20. L’Inpgi, al contrario, ha deliberatamente azionato il proprio credito in relazione ai premi complessivamente versati dalle società per le polizze cumulative, riferite cioè a rischi professionali ed extraprofessionali, a beneficio di dipendenti giornalisti e non giornalisti, quindi anche per voci pacificamente estranee alla retribuzione imponibile e per un importo complessivo certamente superiore ai contributi che poteva legittimamente pretendere.
21. In tal modo, l’Istituto si è reso inadempiente all’onere di provare i fatti costitutivi in relazione all’intero credito azionato (avendo dimostrato l’an della propria pretesa nei limiti delle somme facenti parte della retribuzione imponibile dei giornalisti) e non ha fornito la prova del quantum della pretesa correlata ai premi assoggettabili a contribuzione, perché rientranti nella retribuzione imponibile dei giornalisti. Anzi, ha preteso di trasferire sulla controparte l’onere di provare, non il diritto agli sgravi o a detrazioni di sorta, bensì il quantum della stessa pretesa contributiva, azionata per eccesso.
22. Non può essere utilmente invocato dall’Istituto ricorrente il criterio empirico della vicinanza alla fonte di prova “il cui uso è consentito solo quando sia necessario dirimere un’eventuale sovrapposizione tra fatti costitutivi e fatti estintivi, impeditivi o modificativi, oppure quando, assolto l’onere probatorio dalla parte che ne sia onerata, sia l’altra a dover dimostrare, per prossimità alla suddetta fonte, fatti idonei ad inficiare la portata di quelli dimostrati dalla controparte”, (Cass. n. 17108 del 2016; 14375 del 2016), non ricorrendo nella fattispecie in esame i requisiti suddetti per mancanza, a monte, della prova dei fatti costitutivi in relazione al quantum della pretesa azionata.

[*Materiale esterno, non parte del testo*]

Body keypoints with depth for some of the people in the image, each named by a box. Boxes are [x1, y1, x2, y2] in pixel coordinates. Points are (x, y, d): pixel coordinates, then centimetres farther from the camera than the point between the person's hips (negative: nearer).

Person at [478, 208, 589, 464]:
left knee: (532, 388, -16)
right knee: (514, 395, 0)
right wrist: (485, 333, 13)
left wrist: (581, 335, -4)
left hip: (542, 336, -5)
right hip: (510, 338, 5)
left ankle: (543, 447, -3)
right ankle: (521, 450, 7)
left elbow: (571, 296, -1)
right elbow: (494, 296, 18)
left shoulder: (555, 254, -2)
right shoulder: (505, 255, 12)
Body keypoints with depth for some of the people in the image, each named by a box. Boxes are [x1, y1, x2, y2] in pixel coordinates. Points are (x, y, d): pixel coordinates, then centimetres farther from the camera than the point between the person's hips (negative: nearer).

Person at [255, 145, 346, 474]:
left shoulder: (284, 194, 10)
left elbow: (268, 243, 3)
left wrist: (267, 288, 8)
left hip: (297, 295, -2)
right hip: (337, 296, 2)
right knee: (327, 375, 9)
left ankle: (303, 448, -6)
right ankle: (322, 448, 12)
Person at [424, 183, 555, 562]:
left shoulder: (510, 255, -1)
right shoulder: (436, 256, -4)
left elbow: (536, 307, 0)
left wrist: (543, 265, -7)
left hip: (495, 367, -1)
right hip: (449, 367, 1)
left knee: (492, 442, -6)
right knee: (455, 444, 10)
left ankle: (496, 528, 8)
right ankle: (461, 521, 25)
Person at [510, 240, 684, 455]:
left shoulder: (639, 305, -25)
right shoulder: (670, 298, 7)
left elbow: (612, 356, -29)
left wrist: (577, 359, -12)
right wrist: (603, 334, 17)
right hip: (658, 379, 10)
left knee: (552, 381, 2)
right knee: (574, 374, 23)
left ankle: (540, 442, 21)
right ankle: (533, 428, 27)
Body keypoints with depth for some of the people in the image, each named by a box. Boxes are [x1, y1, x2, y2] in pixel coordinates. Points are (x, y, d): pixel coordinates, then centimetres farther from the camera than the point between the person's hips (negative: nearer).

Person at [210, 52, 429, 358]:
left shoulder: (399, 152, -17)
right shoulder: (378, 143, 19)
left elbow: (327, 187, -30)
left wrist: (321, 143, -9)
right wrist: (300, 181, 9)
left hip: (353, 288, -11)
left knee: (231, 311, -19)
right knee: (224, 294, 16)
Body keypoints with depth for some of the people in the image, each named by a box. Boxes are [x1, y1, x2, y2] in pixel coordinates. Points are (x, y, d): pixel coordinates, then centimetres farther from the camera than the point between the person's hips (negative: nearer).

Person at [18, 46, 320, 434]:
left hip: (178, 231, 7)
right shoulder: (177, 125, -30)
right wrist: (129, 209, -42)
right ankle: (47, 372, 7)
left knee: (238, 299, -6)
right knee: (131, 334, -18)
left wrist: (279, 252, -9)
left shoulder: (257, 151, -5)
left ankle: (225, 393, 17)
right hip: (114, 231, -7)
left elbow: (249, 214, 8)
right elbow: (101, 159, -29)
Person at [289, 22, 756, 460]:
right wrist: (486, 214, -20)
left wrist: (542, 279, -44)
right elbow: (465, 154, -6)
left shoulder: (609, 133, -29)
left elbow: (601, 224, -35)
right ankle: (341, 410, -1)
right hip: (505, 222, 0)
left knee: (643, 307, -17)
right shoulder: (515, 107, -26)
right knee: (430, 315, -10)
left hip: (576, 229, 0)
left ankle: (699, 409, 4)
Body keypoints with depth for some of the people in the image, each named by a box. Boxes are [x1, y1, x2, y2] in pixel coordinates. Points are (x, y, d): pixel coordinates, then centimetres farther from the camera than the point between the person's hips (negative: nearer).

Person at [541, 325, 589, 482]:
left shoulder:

23. In base ai rilievi appena svolti, deve ritenersi corretta l’applicazione, ad opera della Corte territoriale, della regola di distribuzione dell’onere di prova e la conclusione sul mancato assolvimento dello stesso da parte dell’Inpgi.

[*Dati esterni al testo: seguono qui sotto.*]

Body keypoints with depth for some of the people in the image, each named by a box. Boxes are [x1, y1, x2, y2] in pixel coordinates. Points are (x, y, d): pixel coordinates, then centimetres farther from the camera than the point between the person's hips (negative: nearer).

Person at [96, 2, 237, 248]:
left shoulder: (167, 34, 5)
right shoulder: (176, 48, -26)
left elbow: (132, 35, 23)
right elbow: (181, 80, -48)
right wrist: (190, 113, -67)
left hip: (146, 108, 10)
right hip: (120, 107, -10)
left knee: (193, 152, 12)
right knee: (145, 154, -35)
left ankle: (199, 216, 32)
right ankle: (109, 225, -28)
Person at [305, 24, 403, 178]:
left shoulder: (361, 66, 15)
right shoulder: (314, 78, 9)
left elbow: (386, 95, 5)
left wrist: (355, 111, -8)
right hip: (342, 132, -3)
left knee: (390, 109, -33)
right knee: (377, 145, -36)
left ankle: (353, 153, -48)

24. Quanto detto porta a ritenere infondato anche il secondo motivo di ricorso, atteso che le somme versate a titolo di premio per la polizza cumulativa infortuni stipulata dalla Divisione La Repubblica n. 484373S erano sì riferite ai soli giornalisti, ma volte a coprire i rischi sia professionali e sia extraprofessionali, risultando anche in tal caso non dimostrato il credito contributivo nel quantum.
25. Per le considerazioni svolte, il ricorso dell’Inpgi deve essere respinto, con condanna dell’Istituto al pagamento delle spese del giudizio di legittimità, liquidate come in dispositivo.

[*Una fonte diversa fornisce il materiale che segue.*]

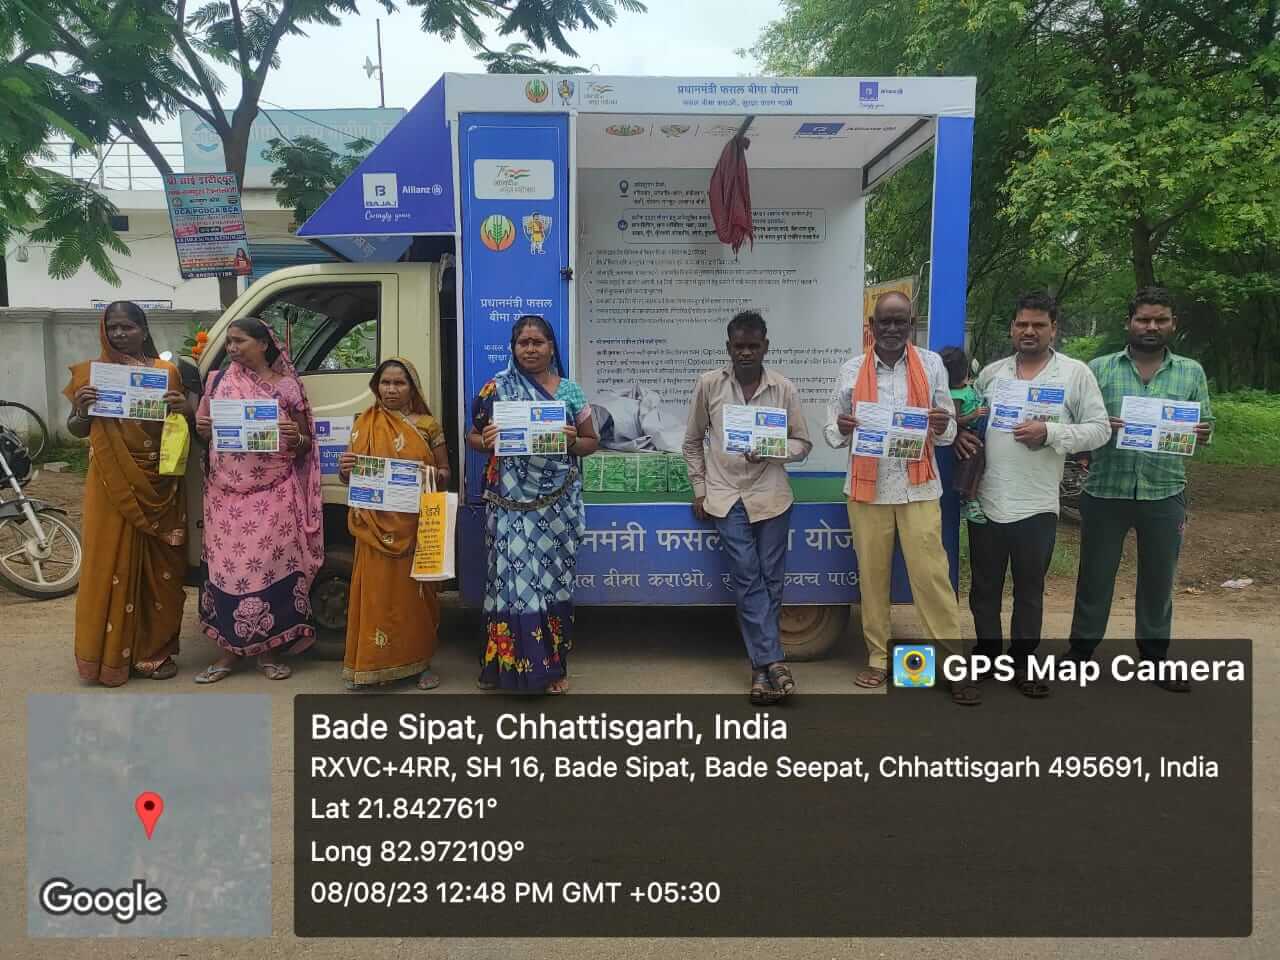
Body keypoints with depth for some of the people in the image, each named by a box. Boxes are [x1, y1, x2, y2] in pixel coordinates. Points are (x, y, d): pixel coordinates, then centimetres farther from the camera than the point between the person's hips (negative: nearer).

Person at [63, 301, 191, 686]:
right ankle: (111, 654, 10)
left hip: (159, 485, 1)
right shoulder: (91, 373, 5)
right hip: (112, 486, -1)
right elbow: (76, 431, 10)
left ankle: (154, 651, 16)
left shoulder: (168, 371, 6)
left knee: (158, 566, 5)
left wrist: (185, 409, -13)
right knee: (111, 565, 1)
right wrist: (80, 410, -12)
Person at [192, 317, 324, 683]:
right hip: (226, 492, 2)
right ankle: (231, 648, 13)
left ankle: (267, 647, 10)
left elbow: (305, 444, 7)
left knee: (270, 562, -2)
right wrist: (201, 428, -6)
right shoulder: (218, 381, 8)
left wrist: (295, 437, -15)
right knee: (228, 565, 2)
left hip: (274, 493, -2)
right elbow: (203, 431, 16)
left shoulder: (287, 386, 2)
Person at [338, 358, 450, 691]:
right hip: (376, 526, 1)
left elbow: (445, 473, 7)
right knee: (376, 591, 2)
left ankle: (419, 661, 17)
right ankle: (372, 663, 11)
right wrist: (344, 469, -11)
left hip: (416, 524, -1)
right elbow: (350, 478, 12)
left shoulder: (428, 426, 4)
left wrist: (435, 475, -15)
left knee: (414, 590, 5)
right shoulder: (363, 425, 8)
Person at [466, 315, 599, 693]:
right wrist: (486, 442, -12)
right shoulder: (497, 388, 5)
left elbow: (591, 443, 13)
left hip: (557, 501, 1)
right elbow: (473, 436, 10)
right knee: (514, 574, -6)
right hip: (512, 500, -1)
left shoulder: (570, 390, 7)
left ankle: (552, 665, 15)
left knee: (552, 576, 5)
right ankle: (510, 660, 7)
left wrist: (572, 440, -9)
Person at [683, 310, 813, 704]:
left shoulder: (784, 388, -1)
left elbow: (803, 444, 4)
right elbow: (693, 441, 9)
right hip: (727, 494, -1)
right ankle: (772, 661, -2)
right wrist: (699, 488, 5)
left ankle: (761, 665, 17)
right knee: (748, 579, -6)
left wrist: (769, 451, -15)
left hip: (771, 494, 1)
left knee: (770, 580, 4)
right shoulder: (709, 384, 0)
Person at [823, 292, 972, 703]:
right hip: (867, 488, 2)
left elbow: (948, 430, 7)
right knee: (872, 574, 7)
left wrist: (942, 427, -17)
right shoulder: (851, 370, 5)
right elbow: (830, 430, 7)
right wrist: (841, 429, -17)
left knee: (931, 573, -3)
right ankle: (878, 656, 19)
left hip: (918, 487, -1)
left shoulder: (931, 364, 3)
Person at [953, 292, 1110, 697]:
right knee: (984, 586, 13)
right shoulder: (991, 372, 8)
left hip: (1036, 505, -2)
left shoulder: (1075, 373, -1)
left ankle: (1021, 663, 24)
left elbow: (1099, 429, -3)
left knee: (1029, 590, 10)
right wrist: (958, 433, -2)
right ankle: (988, 656, 29)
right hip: (986, 501, 3)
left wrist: (1049, 432, -17)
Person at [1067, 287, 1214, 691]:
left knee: (1158, 579, 12)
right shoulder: (1099, 369, 2)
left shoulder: (1191, 373, 8)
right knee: (1095, 575, 8)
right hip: (1105, 491, -1)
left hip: (1164, 494, 2)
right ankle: (1081, 651, 21)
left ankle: (1155, 657, 27)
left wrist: (1203, 433, -13)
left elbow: (1204, 426, 10)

26. Si dà atto della sussistenza dei presupposti di cui all’art. 13, comma 1 quater, del D.P.R. 30 maggio 2002 n. 115, introdotto dall’art. 1, comma 17, della L. 24 dicembre 2012 n. 228.
P.Q.M.
La Corte rigetta il ricorso. Condanna il ricorrente al pagamento delle spese del presente giudizio di legittimità che liquida in euro 5.000,00 per compensi professionali, in euro 200,00 per esborsi, oltre spese forfettarie nella misura del 15% ed accessori di legge. Ai sensi dell’art. 13, comma 1 quater, del D.P.R. 30 maggio 2002 n. 115, introdotto dall’art. 1, comma 17, della L. 24 dicembre 2012 n. 228, dà atto della sussistenza dei presupposti per il versamento, da parte del ricorrente, dell’ulteriore importo a titolo di contributo unificato pari a quello dovuto per il ricorso, a norma del comma 1 bis del medesimo art. 13.